Now, the position is not a "professional" one - my MLS is not at all necessary, and in fact during training the person I was taking over for told me to not even bother trying to do "any MLS stuff."  However, I have develop the skills set and experience, even if in a public instead of an academic setting, so I have the opportunity for input now and then on the collection.  The main area in particular is one that I'm familiar with: cookbooks.

One of the first tasks I was given, "when you can get to it" was to put together a display featuring our cookbook collection.  As it turns out, in the recent years an effort has been made to expand the cookbook collection, and it has been well received by borrowers.  The display finished, and the discovery that I have something of a familiarity with cooking and cookbooks from several areas of my professional life, I have the opportunity to give input on future cookbook purchases.

Combing through articles passed on to me by my supervisor I come across a dilemma - do I include diet (weight loss) books in my suggestions?

The collection as it stands has books about cooking within different dietary bounds (vegetarian, vegan, gluten), however none of the titles specifically address weight loss.  And I really like that (as does my student employee).

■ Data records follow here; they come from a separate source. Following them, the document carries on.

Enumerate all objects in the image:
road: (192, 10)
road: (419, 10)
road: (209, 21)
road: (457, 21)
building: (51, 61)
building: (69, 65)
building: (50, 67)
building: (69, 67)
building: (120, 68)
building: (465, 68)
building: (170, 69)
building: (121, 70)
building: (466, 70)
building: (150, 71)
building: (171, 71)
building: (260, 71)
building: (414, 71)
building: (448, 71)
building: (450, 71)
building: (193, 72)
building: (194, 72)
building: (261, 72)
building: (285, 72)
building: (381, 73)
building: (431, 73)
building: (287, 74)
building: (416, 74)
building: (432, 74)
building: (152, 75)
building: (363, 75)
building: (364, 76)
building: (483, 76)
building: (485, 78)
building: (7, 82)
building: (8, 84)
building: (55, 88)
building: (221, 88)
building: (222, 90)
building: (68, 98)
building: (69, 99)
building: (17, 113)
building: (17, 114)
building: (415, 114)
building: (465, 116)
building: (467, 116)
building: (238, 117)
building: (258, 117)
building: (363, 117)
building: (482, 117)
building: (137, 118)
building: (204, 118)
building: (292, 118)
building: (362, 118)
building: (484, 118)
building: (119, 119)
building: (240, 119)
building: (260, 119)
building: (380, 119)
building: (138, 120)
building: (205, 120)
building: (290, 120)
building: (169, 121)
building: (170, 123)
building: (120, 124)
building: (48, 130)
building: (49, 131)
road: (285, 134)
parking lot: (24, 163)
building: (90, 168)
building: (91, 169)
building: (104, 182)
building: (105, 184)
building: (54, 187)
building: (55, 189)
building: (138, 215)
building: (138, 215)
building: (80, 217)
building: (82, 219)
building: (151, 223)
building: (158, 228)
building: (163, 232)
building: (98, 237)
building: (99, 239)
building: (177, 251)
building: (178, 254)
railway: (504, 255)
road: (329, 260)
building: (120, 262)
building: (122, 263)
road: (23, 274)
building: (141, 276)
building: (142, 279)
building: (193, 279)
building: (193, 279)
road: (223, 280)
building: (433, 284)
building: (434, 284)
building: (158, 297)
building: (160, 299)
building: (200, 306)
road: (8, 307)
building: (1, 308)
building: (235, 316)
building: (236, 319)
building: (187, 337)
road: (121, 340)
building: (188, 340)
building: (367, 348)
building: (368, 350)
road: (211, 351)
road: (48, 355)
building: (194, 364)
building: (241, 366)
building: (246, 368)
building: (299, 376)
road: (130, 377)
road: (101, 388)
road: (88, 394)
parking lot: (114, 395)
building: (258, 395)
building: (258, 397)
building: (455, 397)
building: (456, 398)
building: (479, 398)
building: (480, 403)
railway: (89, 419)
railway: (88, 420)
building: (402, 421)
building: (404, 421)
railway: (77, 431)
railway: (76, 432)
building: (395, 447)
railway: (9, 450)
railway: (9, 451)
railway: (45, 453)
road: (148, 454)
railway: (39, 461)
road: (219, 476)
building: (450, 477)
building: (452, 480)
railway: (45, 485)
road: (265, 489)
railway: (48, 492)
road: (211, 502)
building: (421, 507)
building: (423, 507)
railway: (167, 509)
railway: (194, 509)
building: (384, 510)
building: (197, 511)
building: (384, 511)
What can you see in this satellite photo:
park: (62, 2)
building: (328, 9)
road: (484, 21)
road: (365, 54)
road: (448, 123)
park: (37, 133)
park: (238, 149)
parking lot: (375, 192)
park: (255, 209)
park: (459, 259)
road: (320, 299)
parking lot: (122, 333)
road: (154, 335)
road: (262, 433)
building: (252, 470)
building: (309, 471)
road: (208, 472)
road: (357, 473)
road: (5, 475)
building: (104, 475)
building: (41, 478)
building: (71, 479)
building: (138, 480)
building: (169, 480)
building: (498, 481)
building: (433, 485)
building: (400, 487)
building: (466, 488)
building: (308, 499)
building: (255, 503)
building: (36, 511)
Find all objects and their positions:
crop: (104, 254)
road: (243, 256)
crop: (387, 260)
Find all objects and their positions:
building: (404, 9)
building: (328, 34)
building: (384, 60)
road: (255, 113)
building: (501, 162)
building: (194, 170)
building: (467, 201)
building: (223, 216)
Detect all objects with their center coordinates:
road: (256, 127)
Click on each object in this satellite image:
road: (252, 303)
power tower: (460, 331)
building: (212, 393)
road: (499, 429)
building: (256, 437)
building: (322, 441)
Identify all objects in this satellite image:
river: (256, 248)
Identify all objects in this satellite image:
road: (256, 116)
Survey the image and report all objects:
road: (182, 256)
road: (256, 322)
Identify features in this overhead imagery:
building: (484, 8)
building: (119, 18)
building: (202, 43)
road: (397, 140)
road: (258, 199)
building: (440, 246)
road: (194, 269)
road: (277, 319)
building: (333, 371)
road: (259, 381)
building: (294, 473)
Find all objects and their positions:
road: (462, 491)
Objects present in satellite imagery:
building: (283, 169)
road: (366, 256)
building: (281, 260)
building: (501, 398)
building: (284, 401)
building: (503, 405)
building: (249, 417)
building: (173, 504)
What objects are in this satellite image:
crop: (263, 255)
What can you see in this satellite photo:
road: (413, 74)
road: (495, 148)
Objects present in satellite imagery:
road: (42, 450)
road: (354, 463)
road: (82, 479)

I know from my years working with non-fiction collections that dieting books circulate very well in a public setting, regardless of the viability of said diet.  I also know that there are good reasons to have diet books on hand, particularly ones that deal with the science of a diet since we are in a Science Library.  Lastly, I also know that as a gender, we face a lot of pressure regarding our bodies to the point of severely skewing our perceptions.

As an academic library, our overall collection focus supports a set of scholarly pursuits, and further enlightenment outside of just assigned readings in those areas.  So a collection of cookbooks is almost novel and outside of our collecting area (though it can be argued that cooking is indeed a science).

At this point I am doing what I can to avoid books focusing on dieting, though I will include recommendations on well written, well supported, cookbooks focusing on healthy eating.  I don't think that as both an academic and a science library that we have a need to provide books with subtitles like "lose 30 pounds in 30 days."  We do have a solid collection of nutrition books focusing on the actual science of what you eat in a different area of the stacks, as well as cookbooks on different types of dietary choices.  Those who want to learn about the science of a diet or are looking to improve or expand their dietary choices I am happy to support, but these women don't need to find books on achieving the "perfect" body staring at them mixed in with their school books.

Perhaps I am exerting a form of censorship, but I feel that this fits within the collection development policy as well (and I am only making suggestions, I am not the one placing the order).  We have many books on exercise and fitness regimes, but none of them are "how to tone your butt" or similarly focused books.  If a patron particularly wants books like this they can be obtained easily, likely through ILL, and if the demand grows the collection can expand to meet it.